Читаем Хлыст полностью

Идея, которую уже полвека вынашивали русские народники, вновь рождалась среди большевиков, поднимаясь по иерархии от Трегубова и Бонч-Бруевича до Калинина и Зиновьева. Шла борьба за наследство Ленина. Фигура его личного друга и вечного сотрудника, авторитетно интерпретировавшего его идеи и даже замыслы, имела в этой борьбе немалую ценность. Но у про-сектантской позиции, и лично у Бонч-Бруевича, были враги. Не менее старый большевик Степанов-Скворцов призывал к осторожности. Сектантов надо рассматривать «не в свете возглавленных их далекими предками коммунистических движений, […] а в их реальной действительности», — писал он в Правде. В реальной действительности по Степанову-Скворцову, союз большевиков с сектантами приведет к обратному результату: «к установлению и укреплению, при нашем простодушном содействии, смычки крестьянства с формирующейся деревенской буржуазией»[2351]. Бонч-Бруевич отвечал с сарказмом: «Надо же, наконец, знать тот народ, которым управляешь»

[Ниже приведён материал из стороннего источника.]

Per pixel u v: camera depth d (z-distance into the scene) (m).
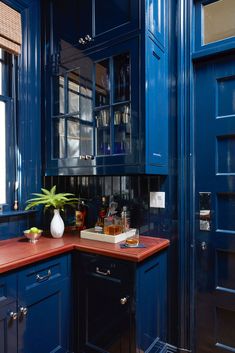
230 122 1.66
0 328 1.33
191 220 1.76
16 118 2.01
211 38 1.74
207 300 1.72
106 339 1.58
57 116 2.04
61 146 2.04
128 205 1.97
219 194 1.70
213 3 1.73
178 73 1.78
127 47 1.64
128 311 1.49
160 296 1.75
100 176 2.11
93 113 1.83
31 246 1.66
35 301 1.50
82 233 1.88
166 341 1.82
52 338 1.60
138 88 1.59
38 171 2.13
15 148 2.01
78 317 1.71
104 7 1.76
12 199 1.98
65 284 1.69
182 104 1.77
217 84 1.71
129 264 1.48
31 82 2.09
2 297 1.34
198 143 1.76
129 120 1.66
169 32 1.81
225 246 1.67
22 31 2.01
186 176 1.77
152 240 1.78
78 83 1.91
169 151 1.82
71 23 1.94
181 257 1.77
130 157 1.63
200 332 1.74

[2352]. Со знанием народа на 13-м съезде выступал некий С. А. Бергавинов:

У нас налогов сектанты не платят, в армию не идут, ведут смычку с кулаком, ведут работу по втягиванию бедняцкого слоя […] Если мы будем оказывать сектантам внимание, мы создадим стимул к их развитию за счет бедняцких слоев, а этого мы не можем допустить[2353].

Молодые коммунисты, за которыми стоял Троцкий, и партийные специалисты по воинствующему атеизму возражали против заигрывания с сектами. Неожиданно для многих наблюдателей, вопрос о сектах вызвал раскол стратегических сил партии. Дискуссия развернулась на секции по работе в деревне, где за резолюцию о сектах выступили Зиновьев, Луначарский и Бонч-Бруевич, а против линии ЦК — Степанов-Скворцов, Емельян Ярославский, Красиков, Буденный.

Согласно Степанову, «мы пустимся в авантюру» и будем «поощрять прозелитизм», если поддержим сектантов, как предлагает ЦК[2354]. Буденный сказал, что специально знакомился с этим вопросом в 1922 году; к сектантам тогда «стали переходить очень многие, главным образом бедняки, для того, чтобы не идти в армию», — говорил Буденный[2355]. Среди сектантов «сидят хлопцы более умелые, чем наши живисты и автокефалы», — утверждал Бергавинов, имея в виду текущие расколы внутри православной церкви. Некий Иванов дополнил: «у этих сектантов недавно отобрали 40 миллионов патронов и 10 тысяч винтовок»

[2356].

Опираясь на чувства старых большевиков, Бонч-Бруевич сумел создать блок, в рамках которого его позиция оказалась совпадающей с генеральной линией партии. Защиту линии ЦК в этом вопросе неожиданно возглавил Зиновьев; его аргументам не откажешь в реализме:

Мы живем в крестьянской стране, неграмотной на 70 % […] Тут еще надо подойти к сектантам, а ведь их, минимум, 10 миллионов. […] У нас есть рабочие, беспартийные сектанты, я лично сам с таким знаком. Он всю революцию прошел с нами […] Нам нужно приблизиться к ним, чтобы в деревне и через них иметь некоторую опору[2357]

.

Участвовал в полемике и Луначарский, в прошлом богостроитель и автор Дифирамбов Дионису, ныне нарком просвещения и автор пьесы Кромвель. Дополнив личные воспоминания Зиновьева солидной исторической перспективой, Луначарский предупреждал о «недопустимости враждебных демонстраций против русского сектантства». По Луначарскому, сектантство —

зародыш реформации в России. Революция делает реформацию ненужной, но эти реформаты разбиваются на многие оттенки, из которых многие близки нам[2358].